(Data for the task begins)
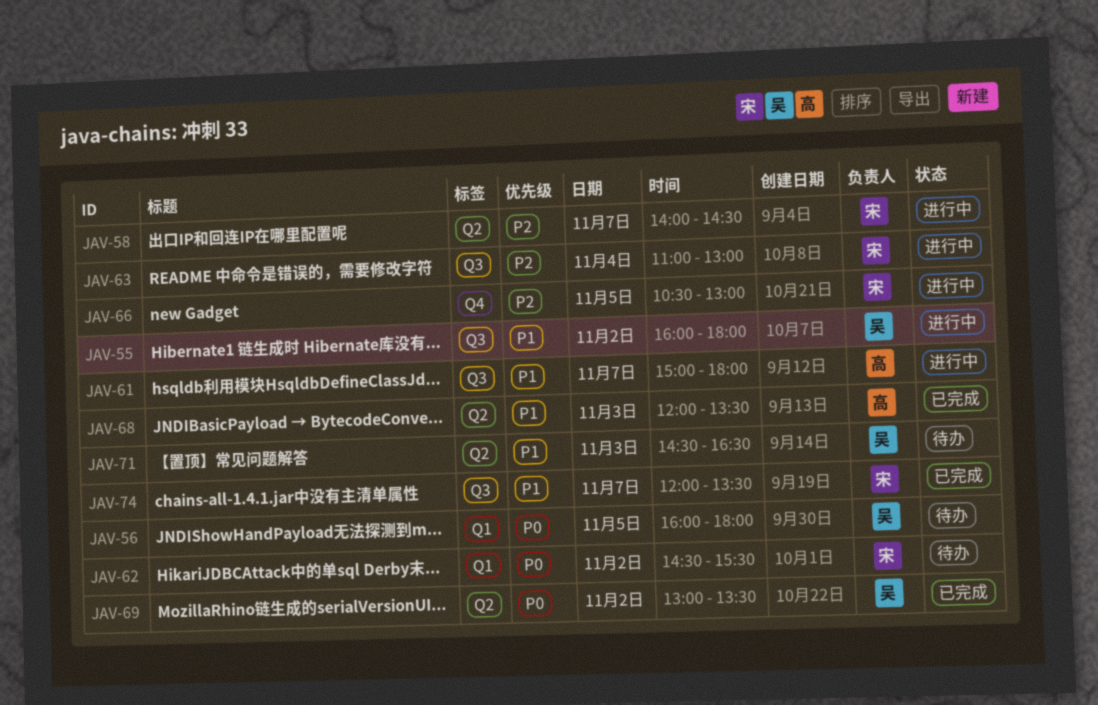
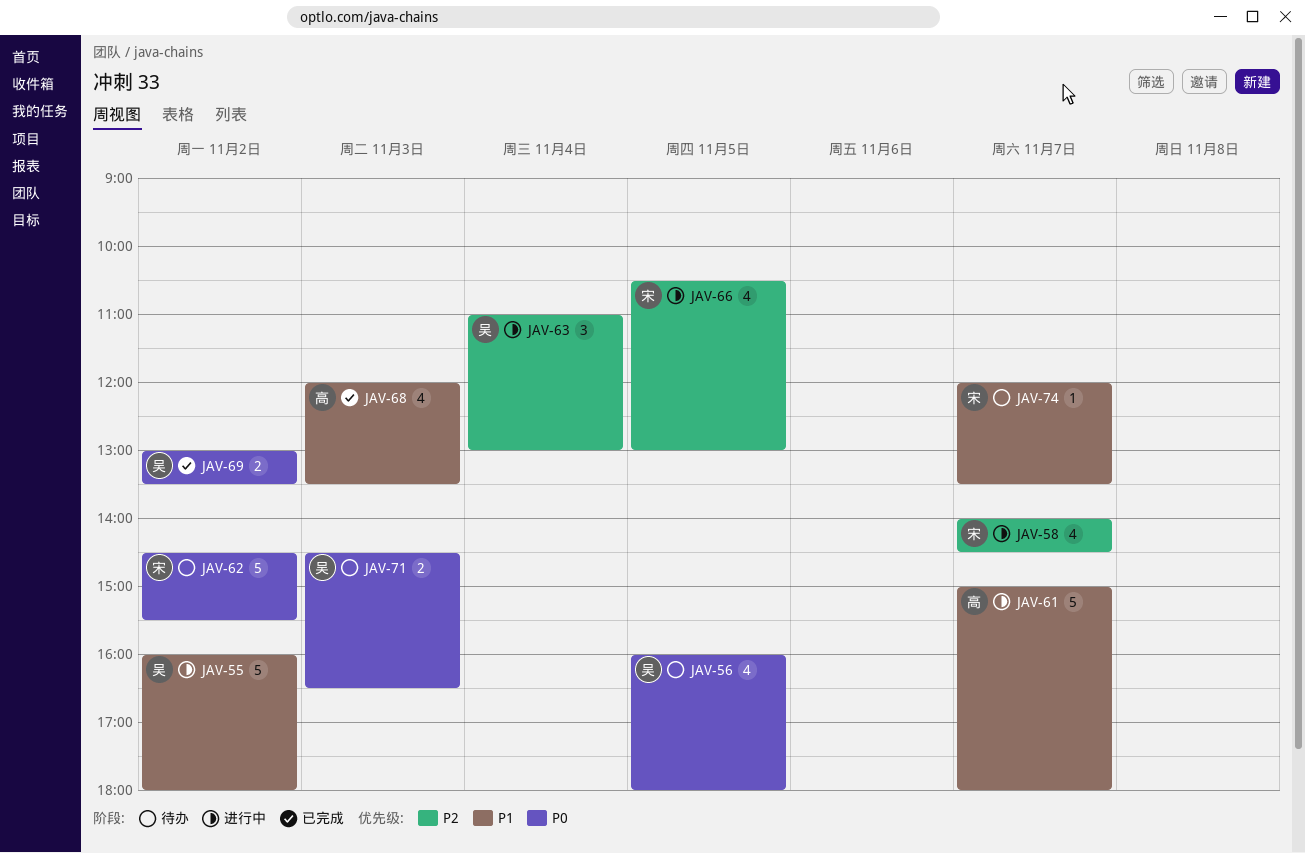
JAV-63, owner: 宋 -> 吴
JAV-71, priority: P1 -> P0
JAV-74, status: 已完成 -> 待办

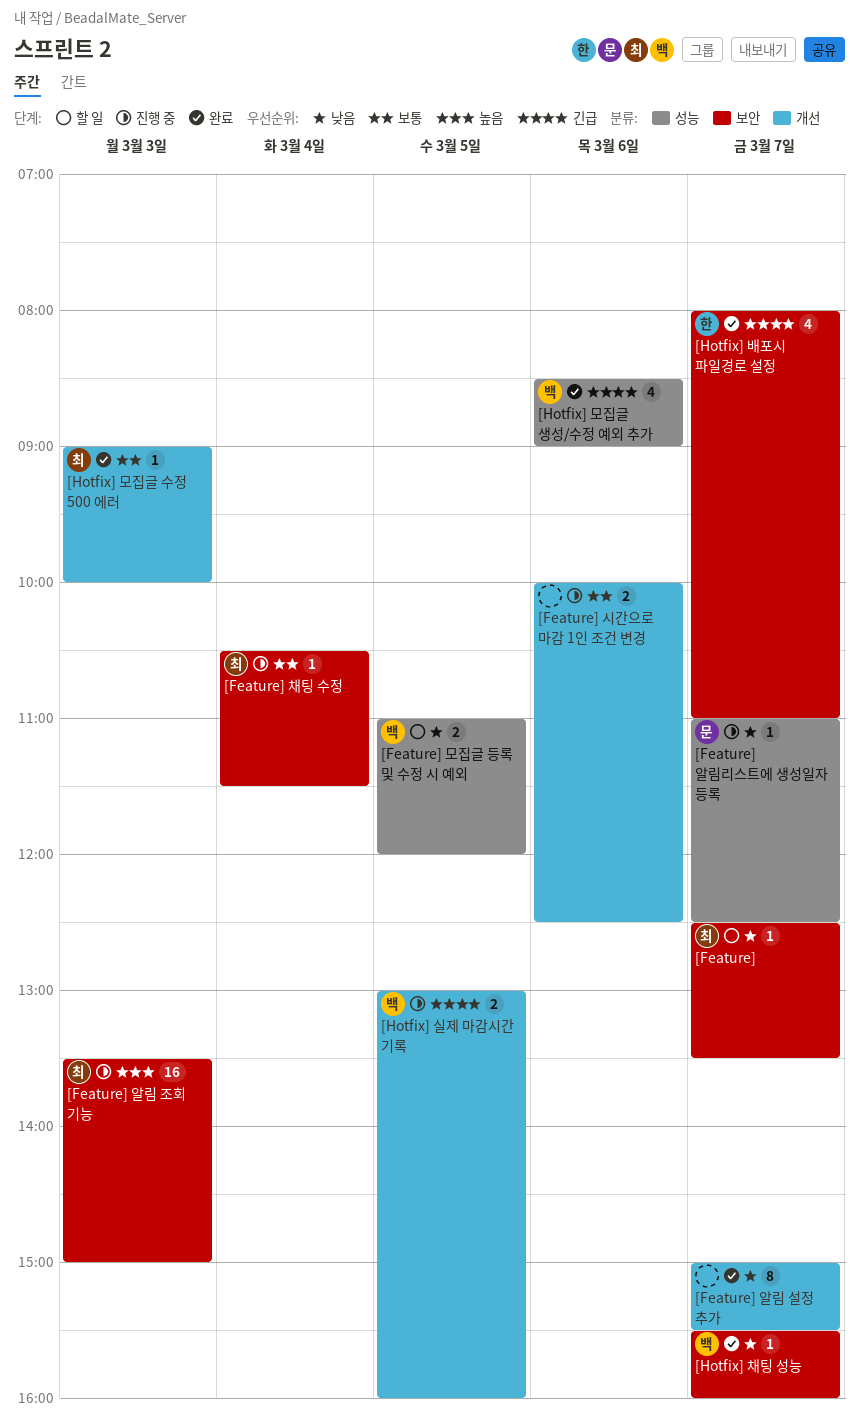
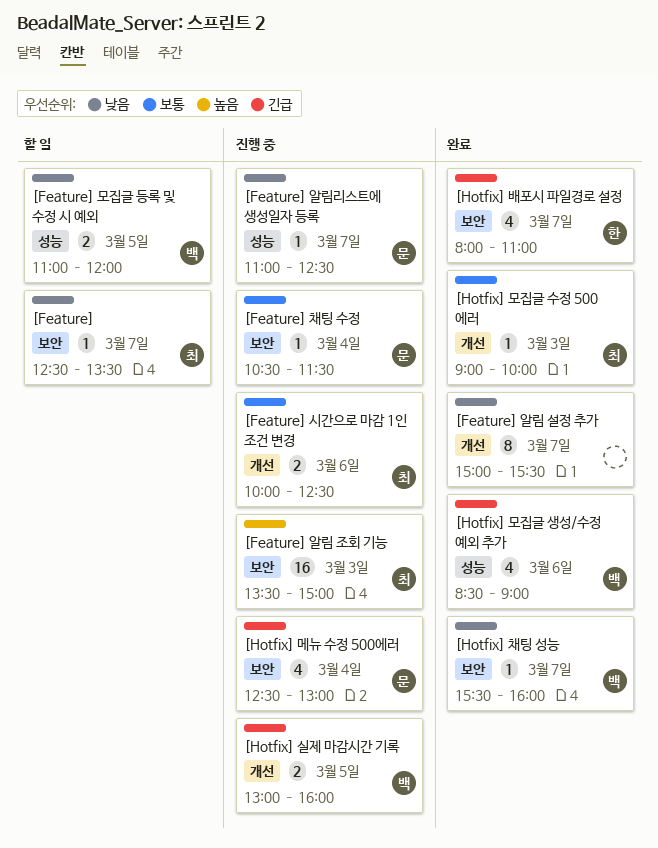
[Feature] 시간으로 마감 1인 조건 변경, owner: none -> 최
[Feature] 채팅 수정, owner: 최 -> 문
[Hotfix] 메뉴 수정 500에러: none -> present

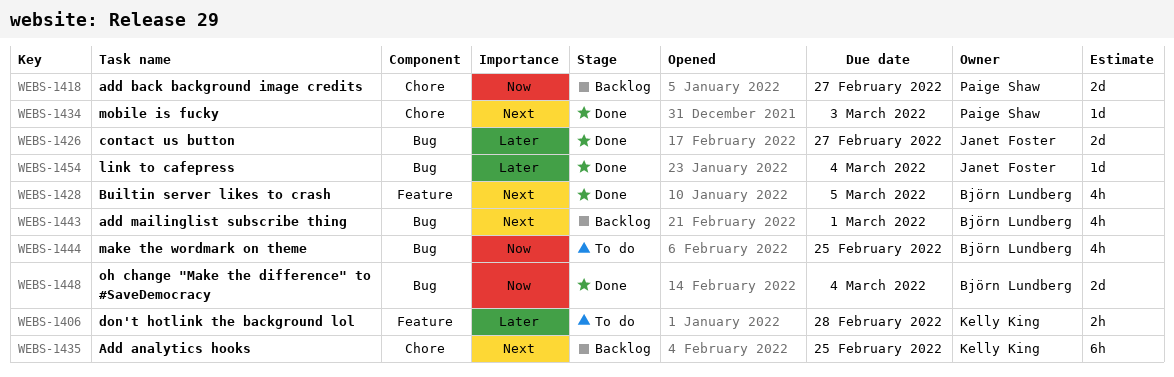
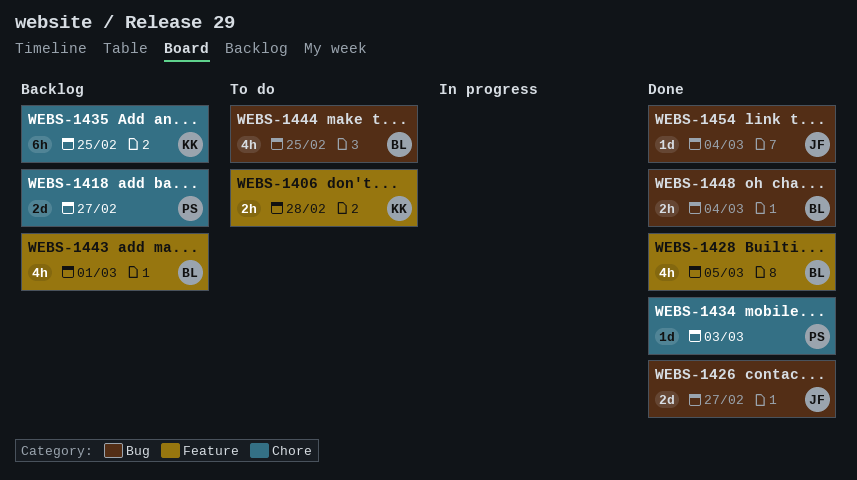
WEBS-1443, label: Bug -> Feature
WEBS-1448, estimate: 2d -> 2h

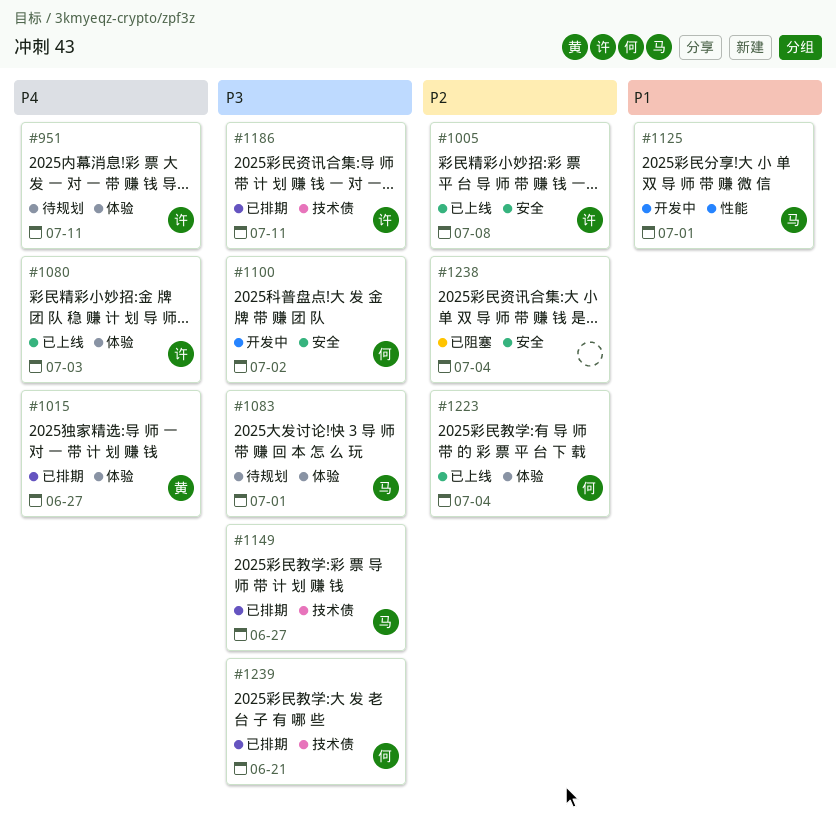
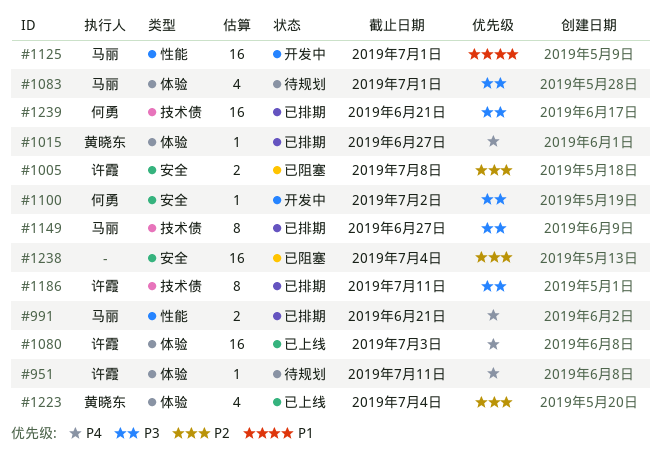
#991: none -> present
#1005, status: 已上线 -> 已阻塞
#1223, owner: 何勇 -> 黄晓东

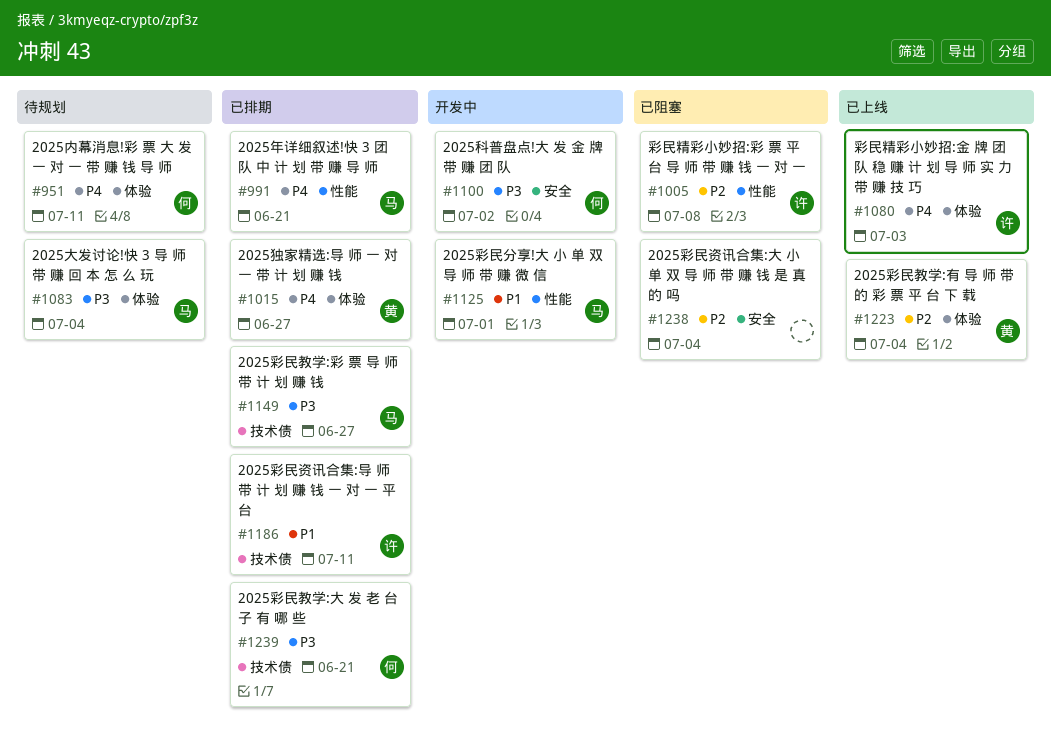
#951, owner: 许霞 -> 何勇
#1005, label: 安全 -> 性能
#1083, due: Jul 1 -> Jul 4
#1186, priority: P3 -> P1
(Data for the task ends)
- Your instructions: Which lines in the data above contain "status"? Show each one.

- Task answer:
JAV-74, status: 已完成 -> 待办
#1005, status: 已上线 -> 已阻塞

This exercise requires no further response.